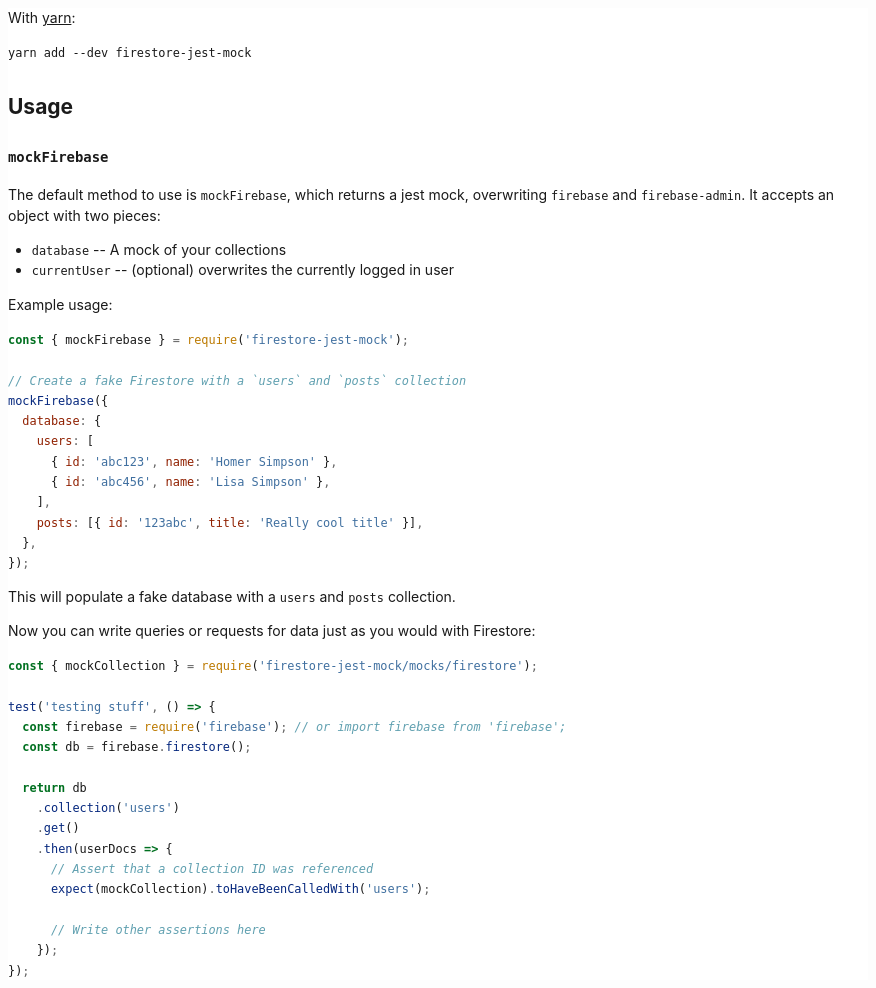 With [yarn](https://yarnpkg.com/):

```shell
yarn add --dev firestore-jest-mock
```

## Usage

### `mockFirebase`

The default method to use is `mockFirebase`, which returns a jest mock, overwriting `firebase` and `firebase-admin`. It accepts an object with two pieces:

- `database` -- A mock of your collections
- `currentUser` -- (optional) overwrites the currently logged in user

Example usage:

```js
const { mockFirebase } = require('firestore-jest-mock');

// Create a fake Firestore with a `users` and `posts` collection
mockFirebase({
  database: {
    users: [
      { id: 'abc123', name: 'Homer Simpson' },
      { id: 'abc456', name: 'Lisa Simpson' },
    ],
    posts: [{ id: '123abc', title: 'Really cool title' }],
  },
});
```

This will populate a fake database with a `users` and `posts` collection.

Now you can write queries or requests for data just as you would with Firestore:

```js
const { mockCollection } = require('firestore-jest-mock/mocks/firestore');

test('testing stuff', () => {
  const firebase = require('firebase'); // or import firebase from 'firebase';
  const db = firebase.firestore();

  return db
    .collection('users')
    .get()
    .then(userDocs => {
      // Assert that a collection ID was referenced
      expect(mockCollection).toHaveBeenCalledWith('users');

      // Write other assertions here
    });
});
```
* * *
[Brief] A verbatim printout of the entries above is expected, free of pictures.

[Expected answer]
 With [yarn](https://yarnpkg.com/):

```shell
yarn add --dev firestore-jest-mock
```

## Usage

### `mockFirebase`

The default method to use is `mockFirebase`, which returns a jest mock, overwriting `firebase` and `firebase-admin`. It accepts an object with two pieces:

- `database` -- A mock of your collections
- `currentUser` -- (optional) overwrites the currently logged in user

Example usage:

```js
const { mockFirebase } = require('firestore-jest-mock');

// Create a fake Firestore with a `users` and `posts` collection
mockFirebase({
  database: {
    users: [
      { id: 'abc123', name: 'Homer Simpson' },
      { id: 'abc456', name: 'Lisa Simpson' },
    ],
    posts: [{ id: '123abc', title: 'Really cool title' }],
  },
});
```

This will populate a fake database with a `users` and `posts` collection.

Now you can write queries or requests for data just as you would with Firestore:

```js
const { mockCollection } = require('firestore-jest-mock/mocks/firestore');

test('testing stuff', () => {
  const firebase = require('firebase'); // or import firebase from 'firebase';
  const db = firebase.firestore();

  return db
    .collection('users')
    .get()
    .then(userDocs => {
      // Assert that a collection ID was referenced
      expect(mockCollection).toHaveBeenCalledWith('users');

      // Write other assertions here
    });
});
```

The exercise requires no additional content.